Axiomatization and other model-theoretic properties of groups

[22] An application of Ramsey's theorem to groups with homogeneous theory, Communications in Algebra 28 (2000), 2977-2981.
[23] Axiomatization of abelian-by-G groups for a finite group G, Archive for Mathematical Logic 40 (2001), 515-521.
[24] Elementary equivalence for abelian-by-finite and nilpotent groups, Journal of Symbolic Logic 66 (2001), 1471-1480.
[26] Quasi-finitely axiomatizable nilpotent groups (with G. Sabbagh), Journal of Group Theory 9 (2006), 95-106.
[27] Quasi-finitely axiomatizable groups and groups which are prime models, Journal of Group Theory 9 (2006), 107-116.

[30] Some new examples of quasi-finitely axiomatizable groups which are prime models, 5 pages, in preparation.

    In [22], for any integers n>m≥2, we say that a complete theory T is (m,n)-homogeneous if, for each model M of T, any n-tuples a,b in M have the same type if the corresponding m-tuples from a,b have the same type. It was conjectured by H. Kikyo that, if M is an infinite group, with possibly additional structure, then the theory of M is not (m,n)-homogeneous. We prove a general result on structures with (m,n)-homogeneous theory which implies that, if M is a counterexample to this conjecture, then there exists an integer h such that each abelian subgroup of M has at most h elements. It follows that there exist an integer k such that M^k=1, and an integer l such that each finite subgroup of M has at most l elements.
    In [23], we show that, for each finite group G, there exists an axiomatization of the class of abelian-by-G groups with a unique sentence. This result had been conjectured by A. Marcja and C. Toffalori. In the proof, we use the definability of the subgroups M^n in an abelian-by-finite group M, and the Auslander-Reiten sequences for modules over an Artin algebra.
    In [24], we show that two abelian-by-finite groups are elementarily equivalent if and only if they satisfy the same sentences with two alternations of quantifiers. We also prove that abelian-by-finite groups satisfy a quantifier elimination property. On the other hand, for each integer n, we give some examples of nilpotent groups which satisfy the same sentences with n alternations of quantifiers and do not satisfy the same sentences with n+1 alternations of quantifiers.

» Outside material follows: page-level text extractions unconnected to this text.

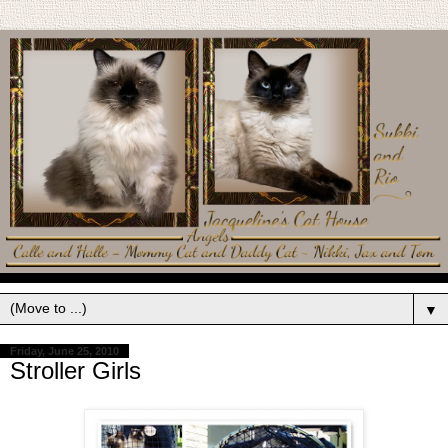
▼
Friday, June 25, 2010
Stroller Girls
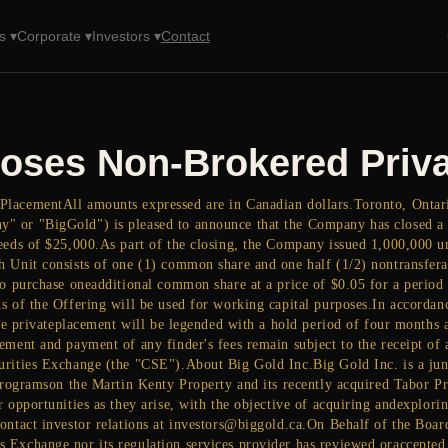
s ▾
Corporate ▾
Investors ▾
Contact
loses Non-Brokered Priv
lacementAll amounts expressed are in Canadian dollars.Toronto, Ontari
" or "BigGold") is pleased to announce that the Company has closed a
eeds of $25,000.As part of the closing, the Company issued 1,000,000 un
h Unit consists of one (1) common share and one half (1/2) nontransfer
to purchase oneadditional common share at a price of $0.05 for a period
s of the Offering will be used for working capital purposes.In accordan
 the privateplacement will be legended with a hold period of four months
ement and payment of any finder's fees remain subject to the receipt of 
urities Exchange (the "CSE").About Big Gold Inc.Big Gold Inc. is a jun
 programson the Martin Kenty Property and its recently acquired Tabor Pr
r opportunities as they arise, with the objective of acquiring andexplori
ontact investor relations at investors@biggold.ca.On Behalf of the Boar
 Exchange nor its regulation services provider has reviewed oraccepted 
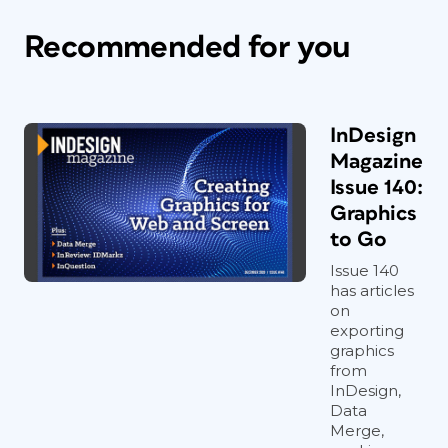
Recommended for you
InDesign
Magazine
Issue 140:
Graphics
to Go
Issue 140
has articles
on
exporting
graphics
from
InDesign,
Data
Merge,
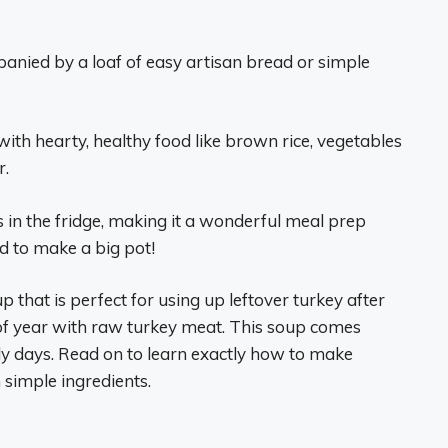
panied by a loaf of easy artisan bread or simple
d with hearty, healthy food like brown rice, vegetables
r.
s in the fridge, making it a wonderful meal prep
id to make a big pot!
p that is perfect for using up leftover turkey after
 of year with raw turkey meat. This soup comes
lly days. Read on to learn exactly how to make
 simple ingredients.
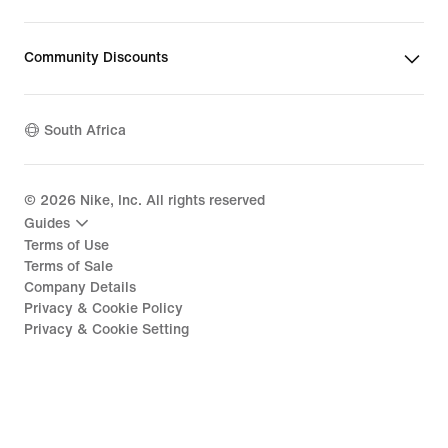
Community Discounts
South Africa
©
2026
Nike, Inc. All rights reserved
Guides
Terms of Use
Terms of Sale
Company Details
Privacy & Cookie Policy
Privacy & Cookie Setting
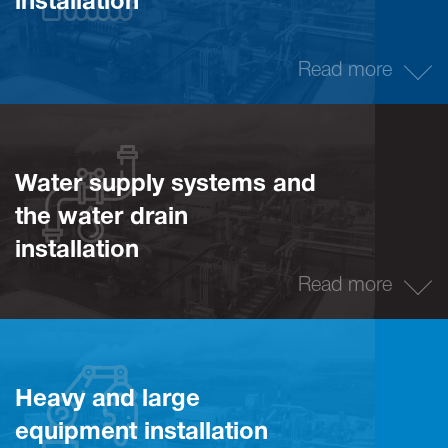
installation
Read more
Water supply systems and
the water drain
installation
Read more
Heavy and large
equipment installation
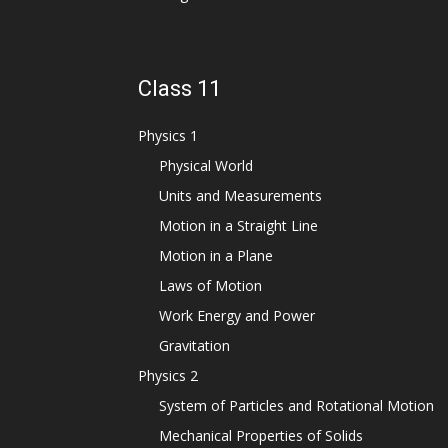
Class 11
Physics 1
Physical World
Units and Measurements
Motion in a Straight Line
Motion in a Plane
Laws of Motion
Work Energy and Power
Gravitation
Physics 2
System of Particles and Rotational Motion
Mechanical Properties of Solids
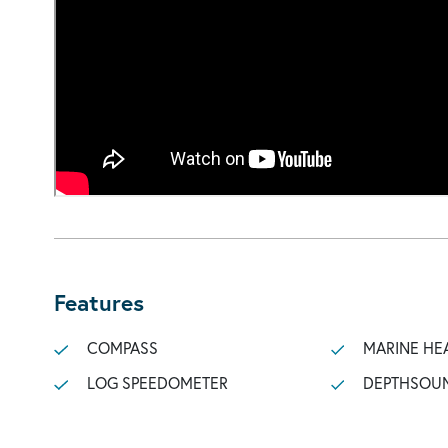
Features
COMPASS
MARINE HE
LOG SPEEDOMETER
DEPTHSOU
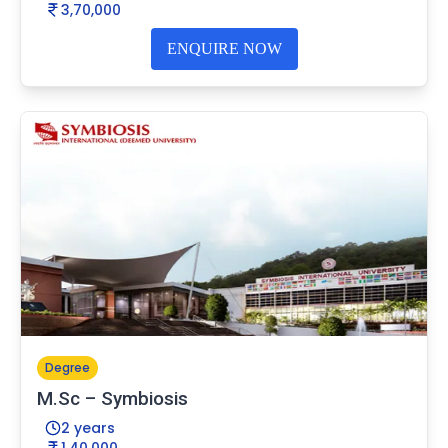
3,70,000
ENQUIRE NOW
Degree
M.Sc – Symbiosis
2 years
1,40,000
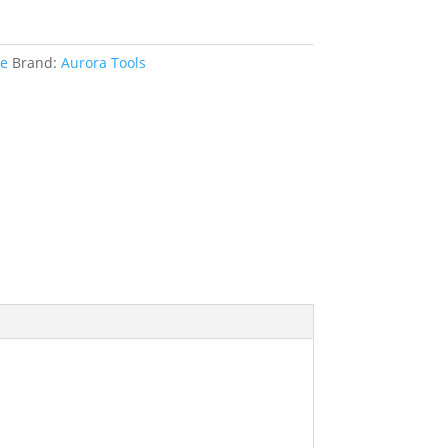
le
Brand:
Aurora Tools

    More recently, new techniques introduced by A. Morozov et A. Nies made it possible to have a better insight into the model-theoretic properties of finitely generated groups. According to their definition, we say that a finitely generated group G is quasi-finitely axiomatizable, or more briefly QFA, if it satisfies a sentence φ such that each finitely generated group H which satisfies φ is isomorphic to G. We say that G is a prime model of its theory, or more briefly that G is prime, if it is isomorphic to an elementary submodel of any model of its theory.
    In [26] and [27], we investigate the relations between these two properties, and their algebraic consequences. For finitely generated nilpotent-by-finite groups, we prove that the two properties are equivalent and we characterize them algebraically. It follows that finitely generated free nilpotent groups and groups of upper unitriangular nxn matrices for n≥3 are QFA, which gives a positive answer to a question of A. Nies, and that they are prime, which disproves a conjecture of O.V. Belegradek.

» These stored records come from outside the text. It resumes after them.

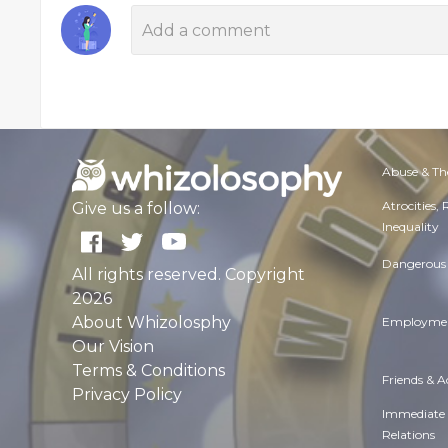
Abuse & Th
Atrocities,
Give us a follow:
Inequality
Dangerous 
All rights reserved. Copyright
2026
About Whizolosphy
Employmen
Our Vision
Terms & Conditions
Friends & 
Privacy Policy
Immediate
Relations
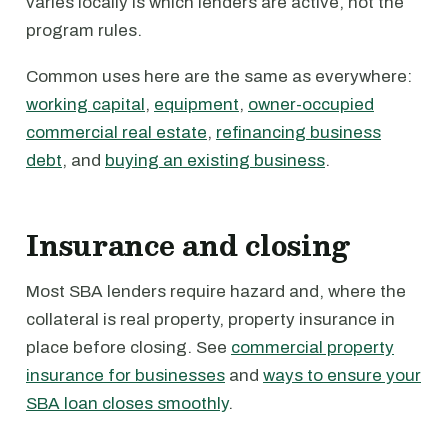
varies locally is which lenders are active, not the
program rules.
Common uses here are the same as everywhere:
working capital
,
equipment
,
owner-occupied
commercial real estate
,
refinancing business
debt
, and
buying an existing business
.
Insurance and closing
Most SBA lenders require hazard and, where the
collateral is real property, property insurance in
place before closing. See
commercial property
insurance for businesses
and
ways to ensure your
SBA loan closes smoothly
.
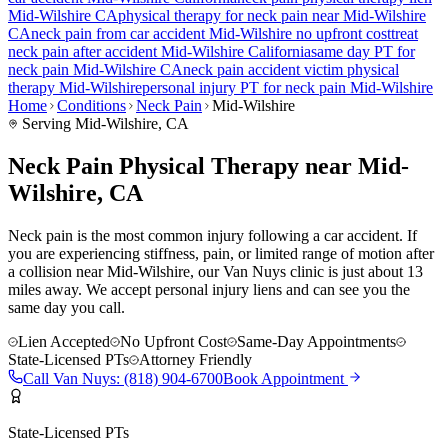
Mid-Wilshire
CA
physical therapy for
neck pain
near
Mid-Wilshire
CA
neck pain
from car accident
Mid-Wilshire
no upfront cost
treat
neck pain
after accident
Mid-Wilshire
California
same day PT for
neck pain
Mid-Wilshire
CA
neck pain
accident victim physical
therapy
Mid-Wilshire
personal injury PT for
neck pain
Mid-Wilshire
Home
Conditions
Neck Pain
Mid-Wilshire
Serving
Mid-Wilshire
, CA
Neck Pain Physical Therapy near Mid-
Wilshire, CA
Neck pain is the most common injury following a car accident. If
you are experiencing stiffness, pain, or limited range of motion after
a collision near Mid-Wilshire, our Van Nuys clinic is just about 13
miles away. We accept personal injury liens and can see you the
same day you call.
Lien Accepted
No Upfront Cost
Same-Day Appointments
State-Licensed PTs
Attorney Friendly
Call
Van Nuys
:
(818) 904-6700
Book Appointment
State-Licensed PTs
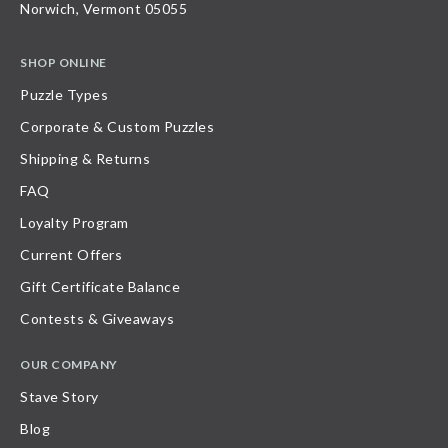
Norwich, Vermont 05055
SHOP ONLINE
Puzzle Types
Corporate & Custom Puzzles
Shipping & Returns
FAQ
Loyalty Program
Current Offers
Gift Certificate Balance
Contests & Giveaways
OUR COMPANY
Stave Story
Blog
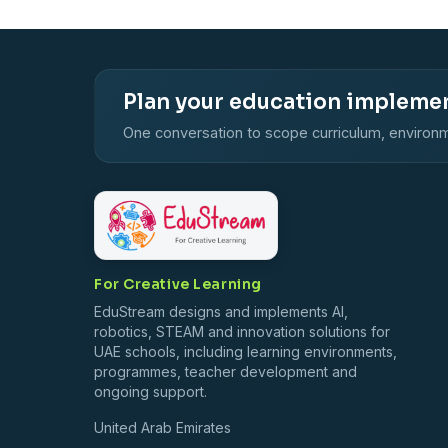
Plan your education impleme
One conversation to scope curriculum, environm
For Creative Learning
EduStream designs and implements AI,
robotics, STEAM and innovation solutions for
UAE schools, including learning environments,
programmes, teacher development and
ongoing support.
United Arab Emirates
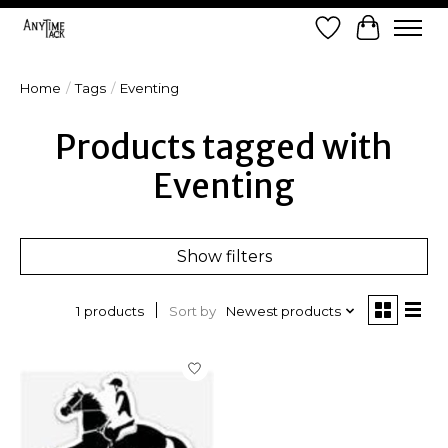
Wish List
Cart
Home
/
Tags
/
Eventing
Products tagged with
Eventing
Show filters
Sort by
Newest products
1 products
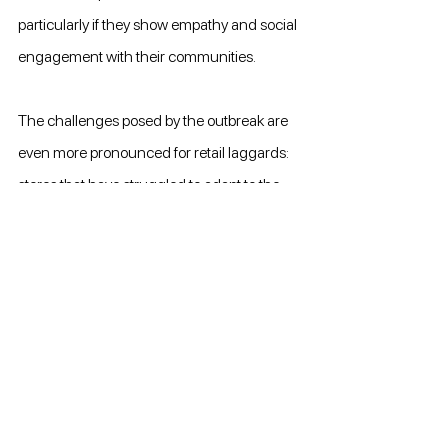
particularly if they show empathy and social 
engagement with their communities.
The challenges posed by the outbreak are 
even more pronounced for retail laggards: 
stores that have struggled to adapt to the 
rise of digital transformations and other 
market changes over recent years. 
Laggards have a high focus on physical 
store traffic, and are often financially fragile, 
making them prone to cash flow volatility. 
Even so, they can make use of their physical 
stores to reconnect with old customers who 
might have been taking their continued 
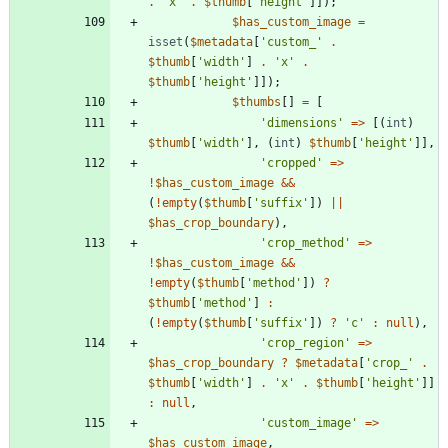
.
'x'
.
$thumb
[
'height'
]]);
$has_custom_image
=
isset
(
$metadata
[
'custom_'
.
$thumb
[
'width'
]
.
'x'
.
$thumb
[
'height'
]]);
$thumbs
[]
=
[
'dimensions'
=>
[(
int
)
$thumb
[
'width'
],
(
int
)
$thumb
[
'height'
]],
'cropped'
=>
!
$has_custom_image
&&
(
!
empty
(
$thumb
[
'suffix'
])
||
$has_crop_boundary
),
'crop_method'
=>
!
$has_custom_image
&&
!
empty
(
$thumb
[
'method'
])
?
$thumb
[
'method'
]
:
(
!
empty
(
$thumb
[
'suffix'
])
?
'c'
:
null
),
'crop_region'
=>
$has_crop_boundary
?
$metadata
[
'crop_'
.
$thumb
[
'width'
]
.
'x'
.
$thumb
[
'height'
]]
:
null
,
'custom_image'
=>
$has_custom_image
,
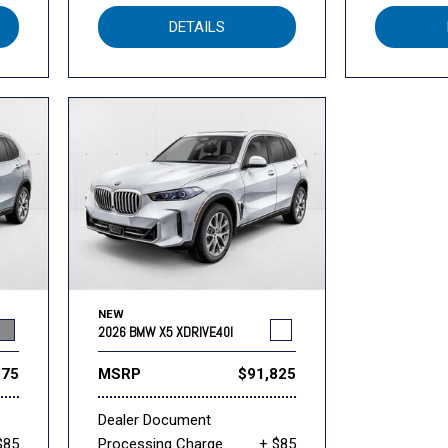
DETAILS
NEW
2026 BMW X5 XDRIVE40I
375
MSRP
$91,825
Dealer Document
$85
Processing Charge
+ $85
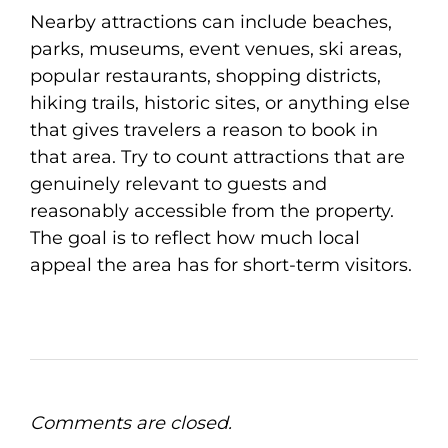
Nearby attractions can include beaches,
parks, museums, event venues, ski areas,
popular restaurants, shopping districts,
hiking trails, historic sites, or anything else
that gives travelers a reason to book in
that area. Try to count attractions that are
genuinely relevant to guests and
reasonably accessible from the property.
The goal is to reflect how much local
appeal the area has for short-term visitors.
Comments are closed.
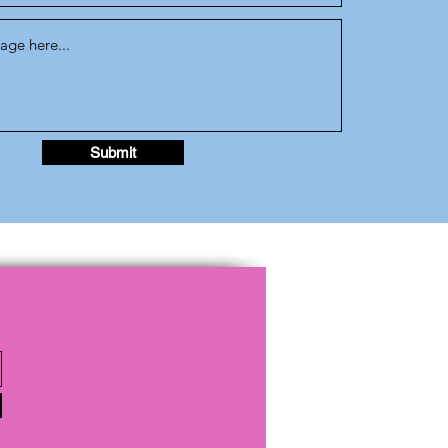
Submit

    In [30], we consider groups which are semi-direct products of a finitely generated torsion-free abelian group by a cyclic group. We investigate the following questions: Are they quasi-finitely axiomatizable (QFA)? Are they prime models of their theory? Are they elementarily equivalent?
    It follows from the results of A. Morozov et A. Nies that there exist some finitely generated prime groups which are not QFA. On the other hand, we do not know presently if a QFA group is necessarily prime. Also one can wonder whether there exists an infinite QFA group, or more generally an infinite finitely generated group, with a finitely axiomatizable theory.